Paul didn't think he was writing for posterity but rather penned his letters to deal with specific problems cropping up in individual churches. He would almost certainly have been amazed at the elaborate theological edifices that have been constructed by the Church on odd phrases or paragraphs in his epistles. "He would have thought most forms of institutionalised Christianity were diabolical, basically," says A N Wilson. Which is why Paul was the great hero of Luther, Calvin and the other movers of the Reformation who set him in opposition to Jesus's first disciple, St Peter, founder of what they characterised as the Church of Rome.

Paul would have been bemused. It was true he had his differences with Peter, over whether new Christians had to sign up to Jewish laws on diet and circumcision, for example. But he saw such differences as superficial. The death and resurrection of Jesus Christ, as he saw it, was a central turning point in history which abolished the kind of cultural and theological distinctions the Reformation later created.

One of the many paradoxes about Paul was that, for a man who founded a theology, he did not write like a theologian. His style is like that of a modern philosopher, thriving on debate, challenging the status quo almost as a matter of reflex. To use Edward Stourton's phrase, he was a restless thinker, "constantly agonizing and driving his ideas up experimental alleyways which sometimes turn out to lead nowhere".

He seldom quotes Jesus directly and he does not refer much to what he said or did; his concern is what Christ's life, death and resurrection meant. His voice is that of a prophet - divinely inspired, rather than the carrier of someone else's message. There is, about his style, says Stourton, a lapidary quality, a drama and a finality about his phrasing which makes everything he says "sound like declarations of absolute truth".

But he was a man of his time in other ways too. He complains about men who wear their hair too long, tells women to keep silent and condemns homosexual acts. His words have been used to justify, , among other things, slavery, homophobia, the subjugation of women (although many modern scholars argue that he championed the cause of women church leaders) and oddly - considering he was Jewish - anti-semitism.

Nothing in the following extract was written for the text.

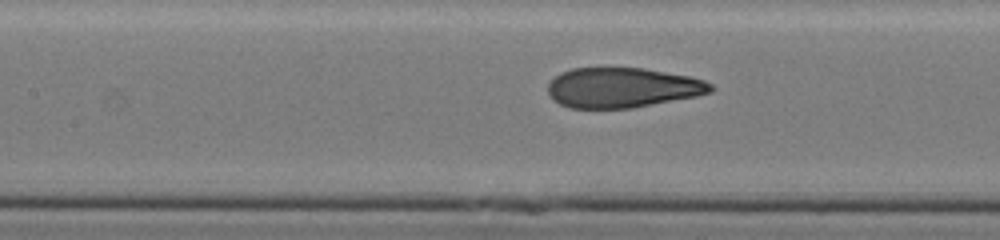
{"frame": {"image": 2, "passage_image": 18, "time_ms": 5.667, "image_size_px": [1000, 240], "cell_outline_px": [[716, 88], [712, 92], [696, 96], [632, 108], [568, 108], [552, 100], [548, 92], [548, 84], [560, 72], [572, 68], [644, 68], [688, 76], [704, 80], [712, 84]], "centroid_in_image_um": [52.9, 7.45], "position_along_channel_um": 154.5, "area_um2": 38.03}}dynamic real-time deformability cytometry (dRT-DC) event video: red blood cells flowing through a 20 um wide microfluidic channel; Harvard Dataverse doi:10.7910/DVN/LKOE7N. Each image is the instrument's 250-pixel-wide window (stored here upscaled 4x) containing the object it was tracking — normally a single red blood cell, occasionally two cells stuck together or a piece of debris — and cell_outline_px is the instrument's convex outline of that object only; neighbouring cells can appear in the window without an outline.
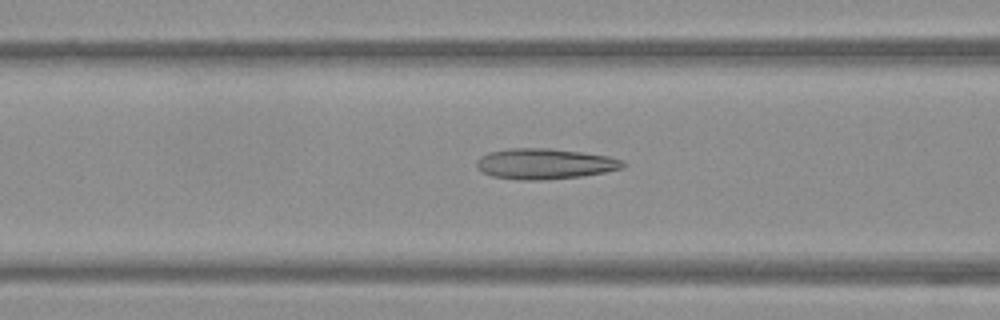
{"species": "Egyptian fruit bat (a non-hibernating species)", "species_latin": "Rousettus aegyptiacus", "temperature_condition": "warm", "stored_images_in_passage": 53, "camera_frame_rate_fps": 3000, "um_per_image_px": 0.085, "frame": {"image": 1, "passage_image": 21, "time_ms": 6.667, "image_size_px": [1000, 320], "cell_outline_px": [[628, 164], [624, 168], [604, 172], [580, 176], [544, 180], [516, 180], [492, 176], [476, 168], [476, 160], [480, 156], [488, 152], [508, 148], [548, 148], [580, 152], [608, 156], [620, 160]], "centroid_in_image_um": [46.27, 13.92], "position_along_channel_um": 120.3, "area_um2": 26.18}}
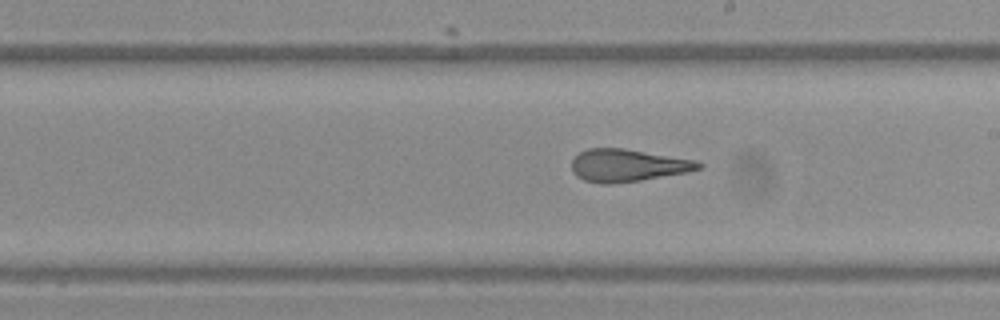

Yet in the midst of all that is a vision which appeals even to a secular rationalist like Howard Brenton who rejects Christ's divinity or the miraculous content of Christianity. The playwright agonises over this, stuck as he is on the horns of the modern dilemma that religion must either be true or false. Jesus must have been Mad, Bad, or God, as C S Lewis put it in those oft-quoted Alpha leaflets - a form of reductionism which ignores the possibility that religious truths exist in a third realm of spiritual insight.

But Brenton has a poet's itch. When his Paul is confronted by a group of glum Corinthians wrangling about sex and diet he delivers one of the most famous passages in literature:

"If I have all faith, so as to remove mountains, but have no love, I am nothing. Love is patient and kind; it is not jealous or conceited or proud; love is not ill-mannered or selfish or irritable; love does not keep a record of wrongs... love is not happy with evil, but is happy with the truth. Love never gives up... and its faith, hope and patience never ends."

Brenton wants his audience to be as moved as he clearly is. "Paul invented and defined the concept of love," the dramatist says. "He was a moral genius."

In such a fashion, each generation reinvents Paul to meet its needs.